Inside was a single sheet of A4 paper, good quality laid stuff, folded with origami precision. I eased it flat, trying not to touch more than the edges. In the centre were two brief lines of bold type.
YOU WANT TO PLAY?
GAME ON
I put the letter down onto the table slowly, my mind numb. I didn't realise I'd got my hands to my face until the rubbery smell of the gloves started making me feel sick. Maybe I would have felt that way in any case.
So, the killer possibly suspected that the police were keeping an eye on my phone. Maybe he'd been watching this place the day that Superintendent MacMillan called round.
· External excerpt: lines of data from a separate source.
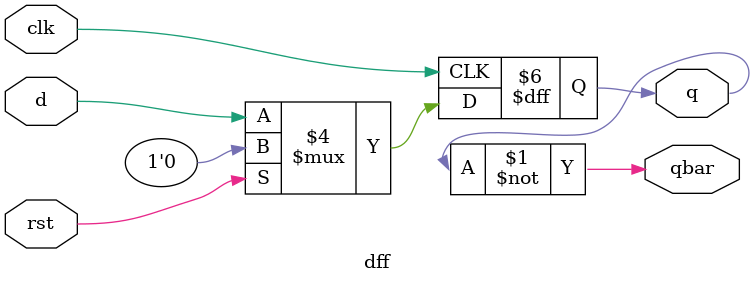
<source format=v>
module dff(d,q,qbar,clk,rst);
input d,clk,rst;
output q,qbar;
reg q;
assign qbar=~q;
always @(posedge clk) begin
    if(rst)
    q<=1'b0;
    else
    begin
        q<=d;
    end
end
endmodule
</source>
Maybe he just knew the score because he'd done this sort of thing before. So, he'd decided to pay me a visit.
The sudden thought that the man who'd viciously raped and murdered Susie Hollins and Joy had been right up to my front door while I slept was too much. I lurched for the loo, and spent some time there, not exactly engaged in thoughtful meditation.
When I straightened up and studied my reflection in the mirror over the sink, a haunted face met my gaze. My skin looked white and stretched tight over my bones, emphasising the last vestiges of the bruising round my cheekbone. My eyes seemed sunk back into their darkened sockets, like a heroin-chic model. There was no getting away from it. I looked like shit.